Heute wurde die erste empirische Untersuchung der Pegida-Bewegung durch Politikwissenschaftler aus der TU Dresden bekannt gegeben. Darin wird ein überraschendes Profil des Pegida-Demonstranten gezeichnet. Auffällig ist besonders, dass das Thema Islam für viele Demonstranten nachrangig sei.
Zum ersten Mal haben Wissenschaftler die Zusammensetzung der Demonstranten untersucht, die da wöchentlich in Dresden mit den Islam-Kritikern der Pegida auf die Straße gehen. Heute legte der Politikwissenschaftler Hans Vorländer von der Technischen Universität Dresden seine Studie vor. Vorländers Team hatte bei drei Demonstrationen in Dresden zwischen dem 22. Dezember und vergangenem Montag rund 400 Teilnehmer befragt und kam zu teils überraschenden Ergebnissen:
Der typische Pegida-Demonstrant ist nicht wie eigentlich erwartet ein junger Arbeitsloser oder ein frustrierter Rentner, sondern im Durchschnitt 48 Jahre alt, männlich, aus Sachsen, gut ausgebildet und verfügt über ein für sächsische Verhältnisse leicht überdurchschnittliches Einkommen. Nur 2 Prozent seien ohne Beschäftigung oder arbeitssuchend. Der Anteil der Rentner liegt bei 18 Prozent. Fast die Hälfte sind Arbeiter oder Angestellte. Beamte sind kaum darunter (3 Prozent). An der Umfrage wollten sich allerdings rund 65 Prozent der Demonstranten nicht beteiligen.
Bei der Befragung bezeichneten sich 21 Prozent der Demonstranten als protestantisch. Vier Prozent gaben an, katholisch zu sein, das entspricht dem Anteil der Katholiken der sächsischen Gesamtbevölkerung. Zwei Drittel fühlen sich keiner Partei verbunden, unter den anderen führt mit 17 Prozent die AfD vor CDU (9 Prozent), NPD (4 Prozent) und Linkspartei (3 Prozent).
Überraschenderweise zeigt die Studie, dass Pegida-Demonstranten in Dresden nach eigenen Angaben mehrheitlich gar nicht gegen den Islam, sondern aus Unzufriedenheit mit der Politik auf die Straße gehen. Das geht aus der ersten empirischen Untersuchung der Anhänger der Anti-Islam-Bewegung hervor. Obwohl sie an einer Kundgebung der Patriotischen Europäer gegen die Islamisierung des Abendlandes (Pegida) teilnehmen, nenne noch nicht einmal ein Viertel den Islam, Islamismus oder die Islamisierung als Grund dafür, sagte der Politikwissenschaftler Hans Vorländer. Dennoch bestätigten 42 Prozent der Befragten auf Nachfrage, dass ihre Vorbehalte gegenüber Muslimen oder dem Islam besonders ausgeprägt seien. Jeder fünfte gab dabei an, Sorgen vor hoher Kriminalität durch Asylbewerber sowie Angst vor sozioökonomischer Benachteiligung zu haben.

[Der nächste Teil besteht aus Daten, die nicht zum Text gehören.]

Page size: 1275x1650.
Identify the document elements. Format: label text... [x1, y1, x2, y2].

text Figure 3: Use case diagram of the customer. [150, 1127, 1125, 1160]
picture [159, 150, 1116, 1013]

Für die Mehrheit der Teilnehmer seien die Kundgebungen jedoch „in erster Linie eine Möglichkeit, tief empfundene, bisher nicht öffentlich artikulierte Ressentiments gegenüber politischer und meinungsbildender Elite zum Ausdruck zu bringen“, so Vorländer weiter. Diese Gegenüberstellung von „Die da oben“ und „Wir hier unten“ in Kombination mit fremdenfeindlichen Einstellungen werde traditionell zum rhetorischen Arsenal rechtspopulistischer Strömungen gerechnet.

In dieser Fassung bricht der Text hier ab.